Frage an Dieter Wiefelspütz von Christian P. bezüglich Gesellschaftspolitik, soziale Gruppen
Sehr geehrter Dr. Wiefelspütz,
als SPD-Mitglied beschäftige ich mich seit geraumer Zeit intensiv mit dieser Thematik.
In einer Demokratie ist Rechtsstaatlichkeit eines der höchsten Güter, die es zu schützen gilt.
Den demokratischen und vor allem funktionierenden Rechtsstaat insbesondere zeichnet aus, dass der Bürger das Recht hat, gegen staatliche, insbesondere exekutive, aber auch judikative Entscheidungen Rechtsmittel zur Prüfung einlegen zu können und diese vor einem ordentlichen Gericht auf Rechtmäßigkeit prüfen zu lassen. Ich denke, dass hier ersteinmal grundlegende Einigkeit besteht.
Bei der Vorratsspeicherung ist nach meiner Ansicht die Rechtsstaatlichkeit nicht mehr gegeben, weil der Betroffene kein rechtsstaatliches Mittel hat, die Datenspeicherung selbst, wie auch insbesondere die Abfrage der Daten durch die Sicherheitsbehörden abwenden oder prüfen zu lassen. Er hat dieses Mittel nicht, da er nicht erfährt, dass seine Daten abgefragt wurden und wenn er es erfährt, dieses bereits geschehen ist und somit ein einzulegendes Rechtsmittel untauglich ist. Zwar könnte die Rechtswidrigkeit eventuell bestätigt werden, jedoch ist die Wirksamkeit des Rechtsmittels nicht gegeben, da die Daten bereits verwendet und ausgewertet wurden. Wie ist Ihre Position dazu?

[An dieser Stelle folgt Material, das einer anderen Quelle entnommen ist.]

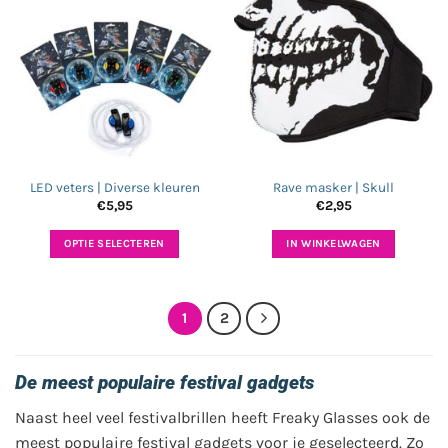
LED veters | Diverse kleuren
Rave masker | Skull
€
5,95
€
2,95
OPTIE SELECTEREN
IN WINKELWAGEN
Dit
product
heeft
1
2
meerdere
variaties.
Deze
De meest populaire festival gadgets
optie
kan
Naast heel veel festivalbrillen heeft Freaky Glasses ook de
gekozen
meest populaire festival gadgets voor je geselecteerd. Zo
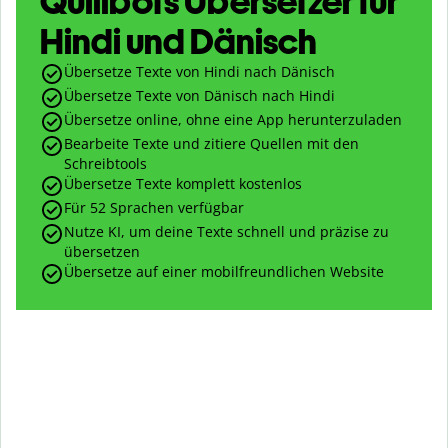
Quillbots Übersetzer für
Hindi und Dänisch
Übersetze Texte von Hindi nach Dänisch
Übersetze Texte von Dänisch nach Hindi
Übersetze online, ohne eine App herunterzuladen
Bearbeite Texte und zitiere Quellen mit den
Schreibtools
Übersetze Texte komplett kostenlos
Für 52 Sprachen verfügbar
Nutze KI, um deine Texte schnell und präzise zu
übersetzen
Übersetze auf einer mobilfreundlichen Website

Der bayrische Innenminister Herrmann sagte in einem Interview kurz vor dem Jahreswechsel, dass die Bevölkerung keine Angst vor der Vorratsdatenspeicherung haben müsste, da von dieser nur unter einer Promille Gebrauch gemacht würde. Das bedeutet de facto, dass diese weder notwendig, noch wirtschaftlich vertretbar ist. Gleiches gilt auch für die angestrebte Onlineüberwachung. Aufwand und Nutzen stehen in keinem akzeptablen Verhältnis.Wie ist Ihre Position dazu?
MfG Christian Praeger
Sehr geehrter Herr Praeger,
ich habe mich bei abgeordnetenwatch hundertfach (oder zweihundertfach?) zur Vorratsdatenspeicherung und zur Online-Durchsuchung geäußert. Ich bitte Sie, meine Stellungnahmen nachzulesen. Jetzt liegt ein bedeutsames Urteil des Bundesverfassungsgerichts zur Online-Durchsuchung vor, das meine Rechtsauffassung nahezu exakt bestätigt. Ich kann nur dazu raten, dieses Urteil Satz für Satz zu lesen. Aber bitte nicht mit einem, sondern mit beiden Augen! Die entscheidenden Verkehrsdaten wurden auch früher - wenngleich unterschiedlich lang - aus Gründen der Rechnungslegung aufbewahrt und waren im Einzelfall beim Verdacht einer schweren Straftat und mit Richtervorbehalt zugänglich. Grundsätzlich hat sich daran nichts geändert. Der Aufbewahrungszeitraum ist freilich auf sechs Monate vereinheitlicht worden. Auch früher wurden mit Hilfe von Verkehrsdaten, wenn sie noch vorhanden waren, Straftaten aufgeklärt. Der Rechtsstaat ist wichtig. Nirgendwo hat er eine so hohe Qualität wie in Deutschland. Dabei bleibt es.